Featured Artifacts – The Home Front

The absence of men in the Albemarle region created new hardships for those left behind. Therefore, women became the sole caretakers of farms with new responsibilities such as plowing, planting, and harvesting crops.

“I have finished all the squares for my quilt. I think I should call it my disunion quilt.”

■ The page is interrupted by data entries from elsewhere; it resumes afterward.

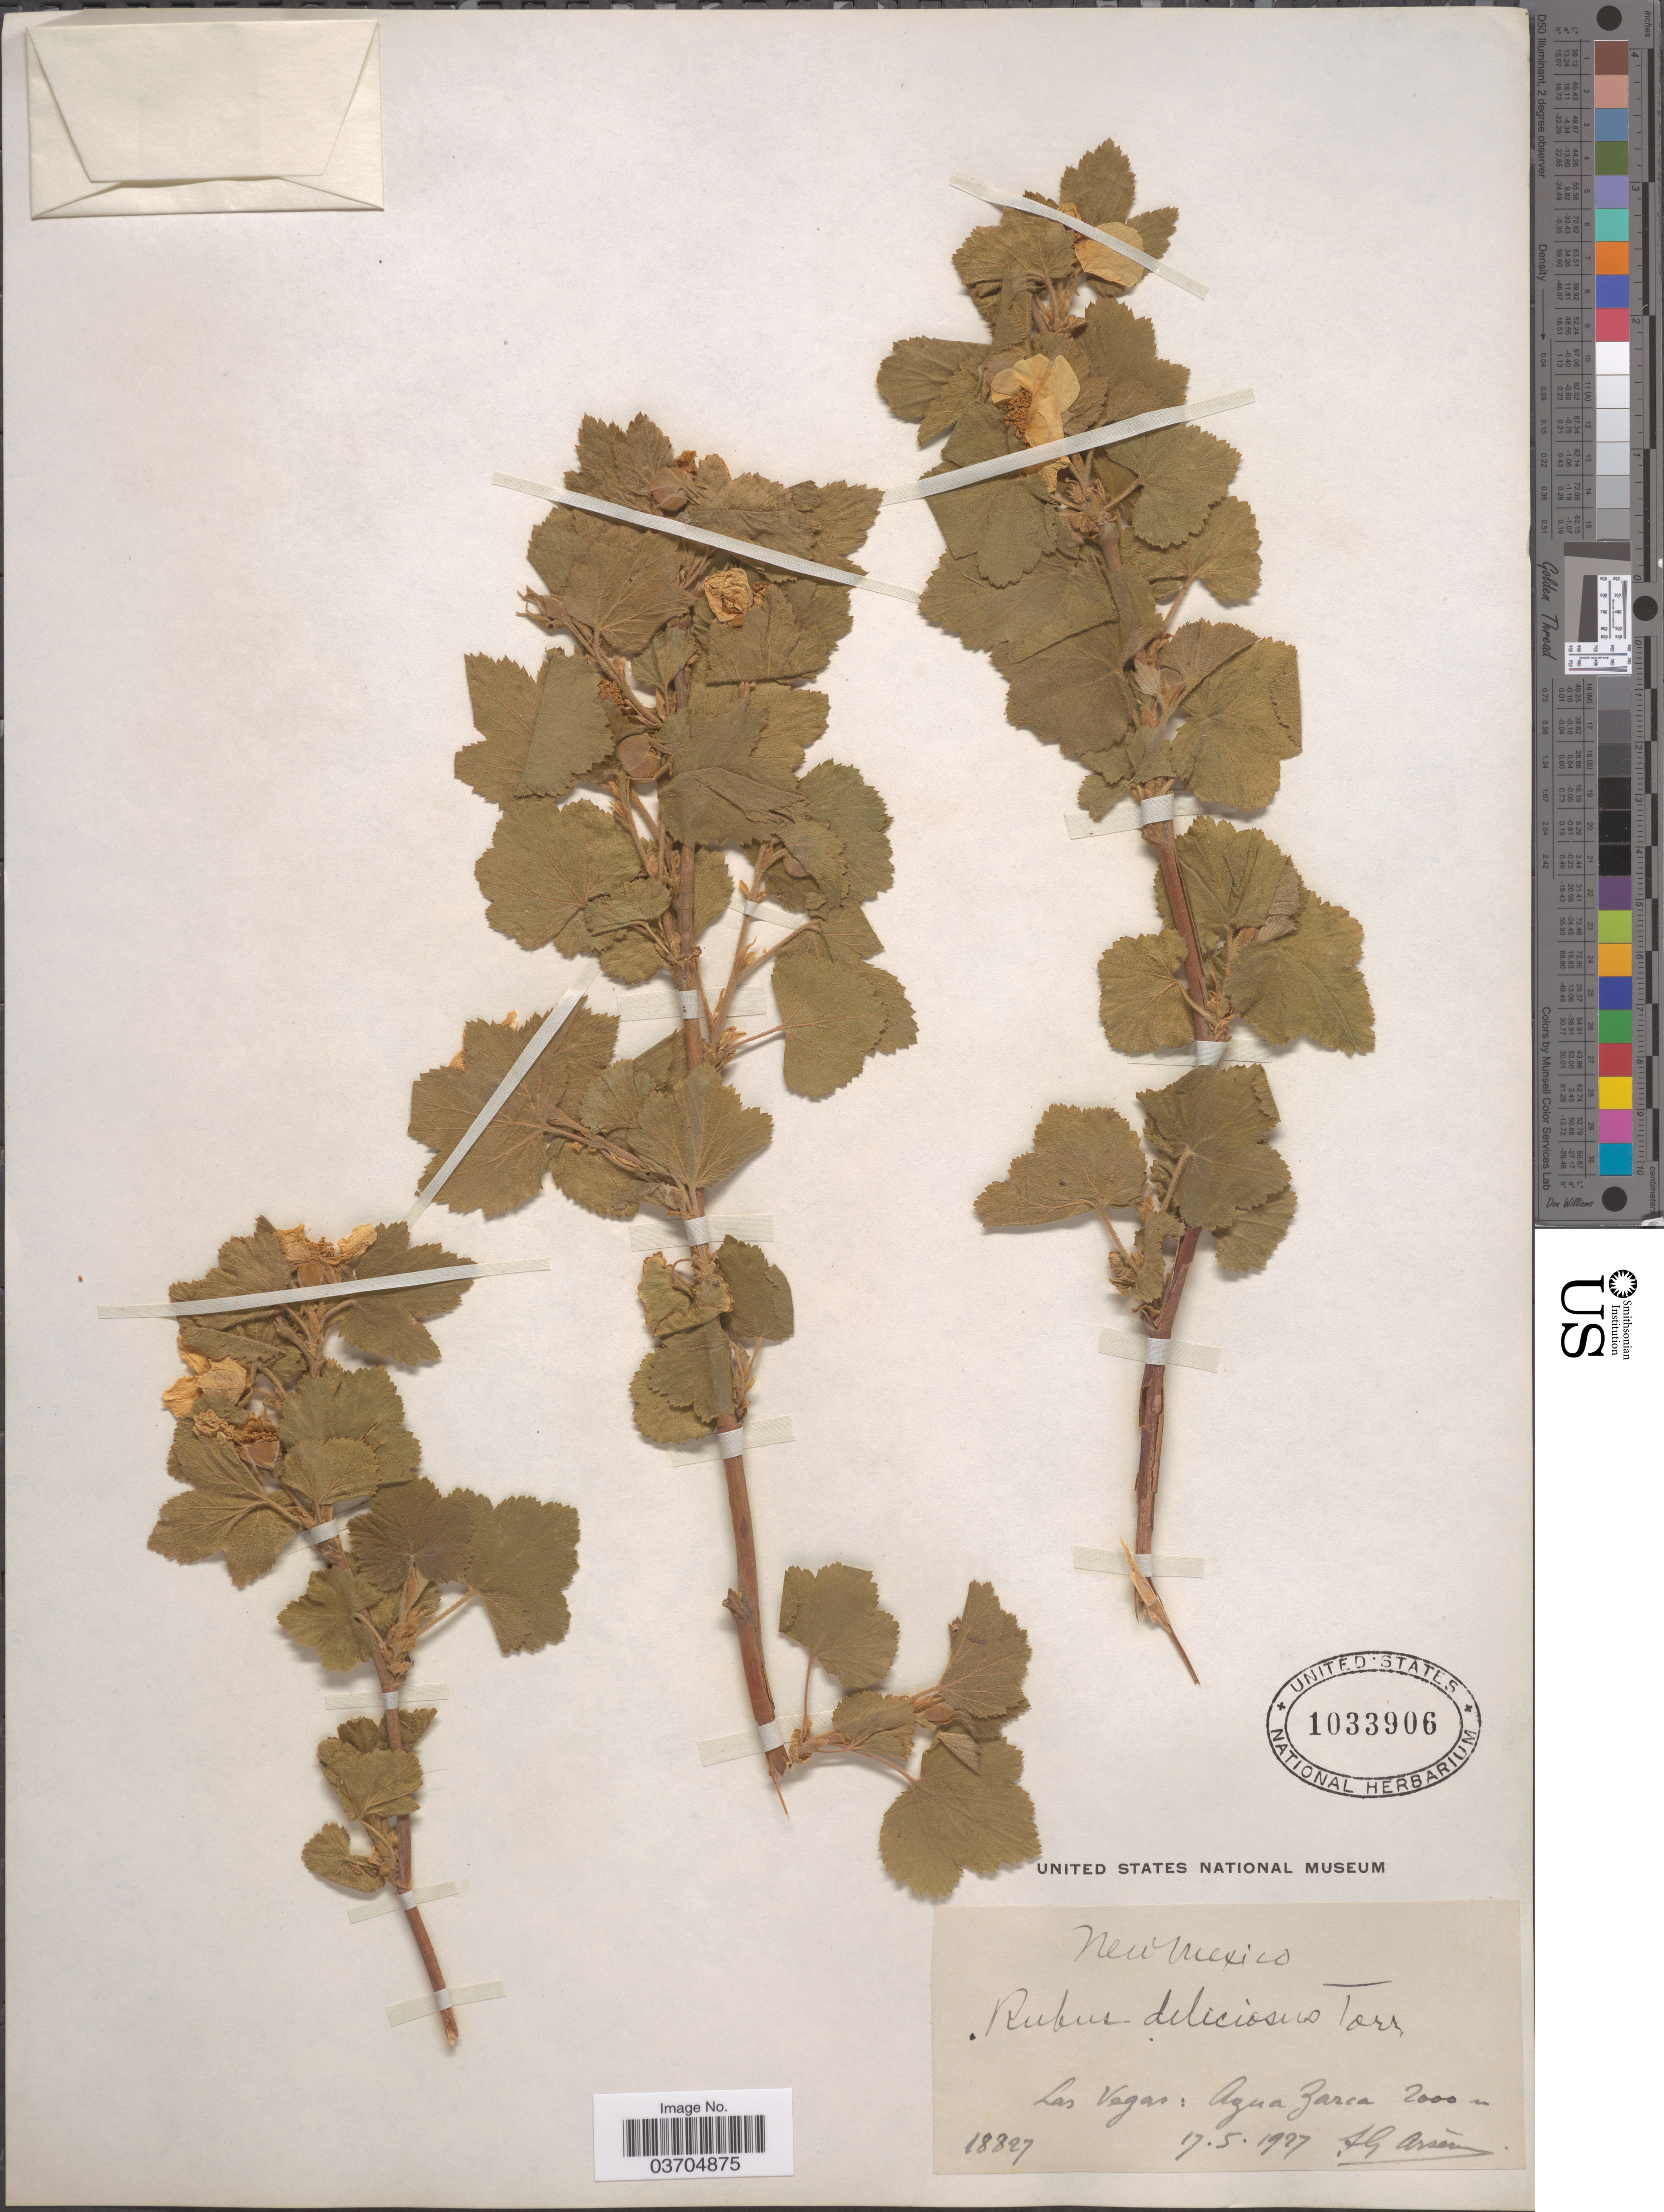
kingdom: Plantae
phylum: Tracheophyta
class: Magnoliopsida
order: Rosales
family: Rosaceae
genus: Rubus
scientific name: Rubus deliciosus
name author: Torr.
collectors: F. Arsène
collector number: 18827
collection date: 1927-05-17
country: United States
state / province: New Mexico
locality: Las Vegas, Agua Zarca.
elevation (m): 2000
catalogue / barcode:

Taken from the diary of Annie Darden of Hertford County while working on a quilt 
in the spring of 1861

Benjamin Spruill gave his wife Nancy M. Spruill this wig and box when she lost her hair due to an illness. The Spruills lived at Homestead Plantation. 

Tyrrell County

DRESS, Second Day
Margaret Bell, wife of Alonzo Etheridge Bell, would have worn this hand-stitched dress for celebrations the day after her wedding. Alonzo enlisted in the Camden County Jonesborough Guards of the Confederate Army in 1861. 

Camden County

BOX, Engagement Ring
Christopher Hollowell of Bayside Plantation gave Parthenia Weeks Gatling of Cedar Vale Plantation an engagement ring contained in this box.    
Pasquotank and Hertford Counties

Submit Fearing had these quilt squares. Her son, John Bartlett Fearing, served as Captain of Company L, 17th Regiment North Carolina Volunteers. Quilts were sometimes hung in a window when it was safe for deserter soldiers to come out of hiding.   
Pasquotank County

Women sewed uniforms and provided supplies such as blankets and socks for soldiers. Their sewing supplies would have contained a similar pin cushion.